Lumen Gentium 63). L’attitude ecclésiale de synchronisation et d’imitation de Marie se concrétise dans l’ouverture aux plans salutaires de Dieu (Lc 1,28-29.38, 35.39-45), la fidélité à l’action de l’Esprit (Lc 1,35.39-45), la contemplation de la Parole (Lc 1,46-55. 2,19.51), l’association esponsale à Christ (Lc 2,35. Jn 2,4), la donation sacrificielle à Christ le Rédempteur (Jn 19,25-27), jusqu’à la plénitude escatologique du “nouveau ciel et de la nouvelle terre” (Ap 21,1. 21 Pt 3,13).La spiritualité mariale en relation avec l’Eucharistie (spiritualité eucharistique-mariale) est toujours en rencontre avec Christ, se concrétisant en union, imitation, transformation. La théologie sur la spiritualité mariale fait référence à la présence active de Marie, à son influence salutaire, tout au long de ce processus christologique. Comme Marie et avec elle l’Église, alors qu’elle célèbre et adore l’Eucharistie, écoute, prie, se propose (cf. Marialis Cultus 17-20).L’Eucharistie, dans tous ses aspects (présence, sacrifice, communion, pneumatologie, mission et escatologie), rappelle toujours le modèle et l’aide maternelle de Marie.
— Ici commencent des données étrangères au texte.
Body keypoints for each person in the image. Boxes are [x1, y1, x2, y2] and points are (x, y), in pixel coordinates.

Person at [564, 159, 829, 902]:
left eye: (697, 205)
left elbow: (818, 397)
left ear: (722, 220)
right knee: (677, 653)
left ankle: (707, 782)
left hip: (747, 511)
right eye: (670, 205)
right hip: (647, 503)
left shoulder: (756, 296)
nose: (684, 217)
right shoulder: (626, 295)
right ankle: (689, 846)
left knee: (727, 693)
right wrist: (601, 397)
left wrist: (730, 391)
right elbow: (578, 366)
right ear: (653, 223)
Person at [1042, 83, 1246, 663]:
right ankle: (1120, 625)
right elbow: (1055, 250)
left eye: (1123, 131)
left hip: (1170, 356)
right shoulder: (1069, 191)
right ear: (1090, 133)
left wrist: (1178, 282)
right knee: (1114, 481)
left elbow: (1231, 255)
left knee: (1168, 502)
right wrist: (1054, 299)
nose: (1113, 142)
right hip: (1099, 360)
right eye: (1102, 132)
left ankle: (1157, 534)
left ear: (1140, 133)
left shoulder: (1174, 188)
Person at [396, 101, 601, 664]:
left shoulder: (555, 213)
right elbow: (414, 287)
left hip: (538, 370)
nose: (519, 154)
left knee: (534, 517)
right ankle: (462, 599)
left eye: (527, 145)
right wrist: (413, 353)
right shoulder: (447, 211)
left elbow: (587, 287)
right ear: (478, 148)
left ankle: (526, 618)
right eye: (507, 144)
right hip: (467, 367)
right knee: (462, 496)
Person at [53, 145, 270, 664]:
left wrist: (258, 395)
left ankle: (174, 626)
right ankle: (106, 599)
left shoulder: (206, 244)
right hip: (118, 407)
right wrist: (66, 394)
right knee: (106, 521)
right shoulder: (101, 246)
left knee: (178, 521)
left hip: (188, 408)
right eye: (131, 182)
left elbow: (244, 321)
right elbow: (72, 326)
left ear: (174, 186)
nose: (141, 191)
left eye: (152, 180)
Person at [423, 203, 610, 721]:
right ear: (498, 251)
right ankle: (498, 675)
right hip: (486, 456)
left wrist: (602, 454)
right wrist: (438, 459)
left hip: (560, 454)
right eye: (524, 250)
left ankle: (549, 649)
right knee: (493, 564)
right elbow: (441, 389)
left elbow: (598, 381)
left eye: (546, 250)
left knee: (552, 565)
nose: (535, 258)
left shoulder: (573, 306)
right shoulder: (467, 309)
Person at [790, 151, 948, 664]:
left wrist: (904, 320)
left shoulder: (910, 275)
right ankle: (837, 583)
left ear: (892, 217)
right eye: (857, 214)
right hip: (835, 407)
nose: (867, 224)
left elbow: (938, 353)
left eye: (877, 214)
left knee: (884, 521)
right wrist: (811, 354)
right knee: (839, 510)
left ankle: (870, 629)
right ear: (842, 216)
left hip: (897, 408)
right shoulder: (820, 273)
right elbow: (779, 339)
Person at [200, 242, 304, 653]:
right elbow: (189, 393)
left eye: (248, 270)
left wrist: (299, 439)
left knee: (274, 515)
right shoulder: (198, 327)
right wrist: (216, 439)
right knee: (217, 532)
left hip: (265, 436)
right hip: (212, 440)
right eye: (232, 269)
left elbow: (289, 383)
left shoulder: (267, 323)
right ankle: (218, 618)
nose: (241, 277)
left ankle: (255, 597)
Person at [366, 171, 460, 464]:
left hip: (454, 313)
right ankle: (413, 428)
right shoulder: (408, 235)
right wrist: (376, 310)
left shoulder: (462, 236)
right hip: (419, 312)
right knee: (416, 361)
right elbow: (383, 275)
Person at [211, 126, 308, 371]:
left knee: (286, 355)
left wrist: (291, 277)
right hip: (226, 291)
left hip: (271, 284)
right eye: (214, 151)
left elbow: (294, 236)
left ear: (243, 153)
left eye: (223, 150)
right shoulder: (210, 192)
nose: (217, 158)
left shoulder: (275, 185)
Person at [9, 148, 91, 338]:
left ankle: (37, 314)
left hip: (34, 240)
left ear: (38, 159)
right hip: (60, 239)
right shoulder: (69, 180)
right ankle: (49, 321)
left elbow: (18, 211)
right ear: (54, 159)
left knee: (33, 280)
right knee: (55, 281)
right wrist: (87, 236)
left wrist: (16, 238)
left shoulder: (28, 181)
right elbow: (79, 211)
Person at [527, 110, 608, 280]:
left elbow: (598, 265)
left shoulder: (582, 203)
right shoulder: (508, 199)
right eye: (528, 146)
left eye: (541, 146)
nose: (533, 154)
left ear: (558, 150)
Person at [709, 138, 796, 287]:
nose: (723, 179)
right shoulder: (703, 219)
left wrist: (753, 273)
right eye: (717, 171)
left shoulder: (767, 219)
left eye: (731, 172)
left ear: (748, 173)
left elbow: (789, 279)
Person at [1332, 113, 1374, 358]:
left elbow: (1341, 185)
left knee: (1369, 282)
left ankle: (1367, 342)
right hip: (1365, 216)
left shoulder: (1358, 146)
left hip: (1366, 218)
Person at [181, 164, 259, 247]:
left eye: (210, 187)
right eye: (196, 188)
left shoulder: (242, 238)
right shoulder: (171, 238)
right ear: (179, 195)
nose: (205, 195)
Le modèle mariano-évangélique est celui de la fidélité (fiat), de la gratitude (magnificat), de la contemplation, de l’esponsalité (Cana), de l’association (Stabat), de la prière à l’Esprit (Cenacle de Pentecôte).Ainsi, l’Église, avec Marie et comme Marie, peut offrir Christ, présent dans l’Eucharistie, à toute l’humanité. La spiritualité mariale, qui émane de la célébration et de l’adoration eucharistique, se concrétise en “communio vitis” avec elle (Redemptoris Mater 45), collaborant avec sa présence active et maternelle d’intercession et d’affection, imitant ses attitudes d’ouverture aux plans de Dieu, de fidélité au Saint-Esprit, de contemplation de la Parole, d’union esponsale avec Christ, de donation oblative, d’espérance et de tension escatologique.Étant donné que Marie est “figure et modèle excellent de foi et de charité” (Lumen Gentium 53), l’Église la rencontre, particulièrement dans la célébration du culte eucharistique, comme sa maîtresse de vie spirituelle (c’est-à-dire, la vie selon l’Esprit) : “Modèle de toute l’Église dans l’exercice du culte divin, Marie est également clairement maîtresse de vie spirituelle pour les chrétiens individuels” (Marialis Cultus).

21). Ainsi, « Marie, sans rien enlever à la centralité de Christ et de son Esprit, est présente à chaque dimanche de l’Église. C’est le même mystère de Christ qui l’exige » (Dies Domini 86).

La relation entre Marie, l’Église, l’Esprit Saint et l’Eucharistie est approfondie dans l’encyclique Redemptoris Mater de Jean-Paul II, qui présente Marie comme modèle de l’Église eucharistique.

Conclusion :

Aujourd’hui, comme il y a vingt siècles, les peuples atteignent la nouvelle Jérusalem, « pleine de lumière », et disent : « Où est le roi des Juifs qui est né ? Nous avons vu sa étoile et nous sommes venus l’adorer » (Mt 2,2). La spiritualité eucharistique-mariale fera de l’Église le « sacrement universel de salut » (Ad Gentes 1). L’Esprit Saint, qui a fait de Marie la mère vierge et qui transforme le pain et le vin en corps et sang de Jésus, est le même qui « répand les « graines du Verbe », présentes dans les rites et les cultures, et les prépare à mûrir en Christ » (Redemptoris Missio 28).

Cette action de l’Esprit (dans l’Eucharistie) « ne doit pas être séparée de l’action propre qu’il réalise dans le corps de Christ qui est l’Église » (Redemptoris Missio 29). Si l’Église, dans la célébration eucharistique et dans la vie quotidienne, imite l’attitude de don virginal et maternel de Marie (Mère du pain de vie), les peuples, qui ont déjà une préparation évangélique, trouveront « l’Enfant avec Marie, sa mère » (Mt 2,12) dans la nouvelle Jérusalem, pleine de lumière, mère des peuples (Is 60,1-6, en relation avec Gl 4,26).